- _Bereitgestellte Daten_:
--

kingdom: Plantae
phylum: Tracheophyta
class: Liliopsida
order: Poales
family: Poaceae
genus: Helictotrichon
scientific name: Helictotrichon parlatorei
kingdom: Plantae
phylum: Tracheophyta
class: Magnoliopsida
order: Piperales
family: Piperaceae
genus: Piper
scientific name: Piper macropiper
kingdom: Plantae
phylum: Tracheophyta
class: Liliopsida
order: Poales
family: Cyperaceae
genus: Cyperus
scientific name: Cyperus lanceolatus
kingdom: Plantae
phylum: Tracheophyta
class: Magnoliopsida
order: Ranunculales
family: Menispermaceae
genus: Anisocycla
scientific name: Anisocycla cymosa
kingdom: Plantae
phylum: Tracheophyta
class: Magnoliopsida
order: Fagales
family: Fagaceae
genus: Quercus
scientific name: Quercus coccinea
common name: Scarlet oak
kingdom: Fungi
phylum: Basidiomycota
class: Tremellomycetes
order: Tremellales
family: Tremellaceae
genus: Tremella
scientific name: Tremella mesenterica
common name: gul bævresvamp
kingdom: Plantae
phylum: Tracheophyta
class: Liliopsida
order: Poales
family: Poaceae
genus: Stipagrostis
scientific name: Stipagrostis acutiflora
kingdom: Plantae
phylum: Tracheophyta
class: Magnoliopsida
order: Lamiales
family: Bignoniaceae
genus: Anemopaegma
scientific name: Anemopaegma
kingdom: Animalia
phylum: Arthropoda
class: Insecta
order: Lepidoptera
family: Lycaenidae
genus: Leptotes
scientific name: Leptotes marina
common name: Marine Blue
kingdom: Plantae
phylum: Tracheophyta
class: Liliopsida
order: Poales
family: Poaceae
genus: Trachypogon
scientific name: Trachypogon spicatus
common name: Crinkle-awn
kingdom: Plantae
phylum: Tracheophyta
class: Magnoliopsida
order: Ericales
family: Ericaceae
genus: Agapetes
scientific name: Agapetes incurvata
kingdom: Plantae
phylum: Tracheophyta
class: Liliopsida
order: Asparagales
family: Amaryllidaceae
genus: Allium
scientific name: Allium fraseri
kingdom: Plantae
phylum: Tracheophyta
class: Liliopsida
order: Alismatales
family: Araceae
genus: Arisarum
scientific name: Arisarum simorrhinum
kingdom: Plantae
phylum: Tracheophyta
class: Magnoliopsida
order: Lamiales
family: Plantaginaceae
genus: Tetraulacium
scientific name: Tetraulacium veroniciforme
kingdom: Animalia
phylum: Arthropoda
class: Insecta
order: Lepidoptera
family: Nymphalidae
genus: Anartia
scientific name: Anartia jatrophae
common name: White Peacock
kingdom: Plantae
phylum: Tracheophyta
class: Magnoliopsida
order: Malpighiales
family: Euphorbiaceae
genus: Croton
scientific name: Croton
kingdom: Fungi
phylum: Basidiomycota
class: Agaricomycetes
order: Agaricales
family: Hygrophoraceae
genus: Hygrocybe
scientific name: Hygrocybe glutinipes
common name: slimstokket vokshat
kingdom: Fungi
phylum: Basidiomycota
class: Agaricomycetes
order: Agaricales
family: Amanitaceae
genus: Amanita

--

- _Aufgabenstellung_:
Wie lautet die gesamte Auflistung, wenn man überall „common name“ durch „Trivialname“ ersetzt und sonst nichts verändert?

- _Lösung_:
kingdom: Plantae
phylum: Tracheophyta
class: Liliopsida
order: Poales
family: Poaceae
genus: Helictotrichon
scientific name: Helictotrichon parlatorei
kingdom: Plantae
phylum: Tracheophyta
class: Magnoliopsida
order: Piperales
family: Piperaceae
genus: Piper
scientific name: Piper macropiper
kingdom: Plantae
phylum: Tracheophyta
class: Liliopsida
order: Poales
family: Cyperaceae
genus: Cyperus
scientific name: Cyperus lanceolatus
kingdom: Plantae
phylum: Tracheophyta
class: Magnoliopsida
order: Ranunculales
family: Menispermaceae
genus: Anisocycla
scientific name: Anisocycla cymosa
kingdom: Plantae
phylum: Tracheophyta
class: Magnoliopsida
order: Fagales
family: Fagaceae
genus: Quercus
scientific name: Quercus coccinea
Trivialname: Scarlet oak
kingdom: Fungi
phylum: Basidiomycota
class: Tremellomycetes
order: Tremellales
family: Tremellaceae
genus: Tremella
scientific name: Tremella mesenterica
Trivialname: gul bævresvamp
kingdom: Plantae
phylum: Tracheophyta
class: Liliopsida
order: Poales
family: Poaceae
genus: Stipagrostis
scientific name: Stipagrostis acutiflora
kingdom: Plantae
phylum: Tracheophyta
class: Magnoliopsida
order: Lamiales
family: Bignoniaceae
genus: Anemopaegma
scientific name: Anemopaegma
kingdom: Animalia
phylum: Arthropoda
class: Insecta
order: Lepidoptera
family: Lycaenidae
genus: Leptotes
scientific name: Leptotes marina
Trivialname: Marine Blue
kingdom: Plantae
phylum: Tracheophyta
class: Liliopsida
order: Poales
family: Poaceae
genus: Trachypogon
scientific name: Trachypogon spicatus
Trivialname: Crinkle-awn
kingdom: Plantae
phylum: Tracheophyta
class: Magnoliopsida
order: Ericales
family: Ericaceae
genus: Agapetes
scientific name: Agapetes incurvata
kingdom: Plantae
phylum: Tracheophyta
class: Liliopsida
order: Asparagales
family: Amaryllidaceae
genus: Allium
scientific name: Allium fraseri
kingdom: Plantae
phylum: Tracheophyta
class: Liliopsida
order: Alismatales
family: Araceae
genus: Arisarum
scientific name: Arisarum simorrhinum
kingdom: Plantae
phylum: Tracheophyta
class: Magnoliopsida
order: Lamiales
family: Plantaginaceae
genus: Tetraulacium
scientific name: Tetraulacium veroniciforme
kingdom: Animalia
phylum: Arthropoda
class: Insecta
order: Lepidoptera
family: Nymphalidae
genus: Anartia
scientific name: Anartia jatrophae
Trivialname: White Peacock
kingdom: Plantae
phylum: Tracheophyta
class: Magnoliopsida
order: Malpighiales
family: Euphorbiaceae
genus: Croton
scientific name: Croton
kingdom: Fungi
phylum: Basidiomycota
class: Agaricomycetes
order: Agaricales
family: Hygrophoraceae
genus: Hygrocybe
scientific name: Hygrocybe glutinipes
Trivialname: slimstokket vokshat
kingdom: Fungi
phylum: Basidiomycota
class: Agaricomycetes
order: Agaricales
family: Amanitaceae
genus: Amanita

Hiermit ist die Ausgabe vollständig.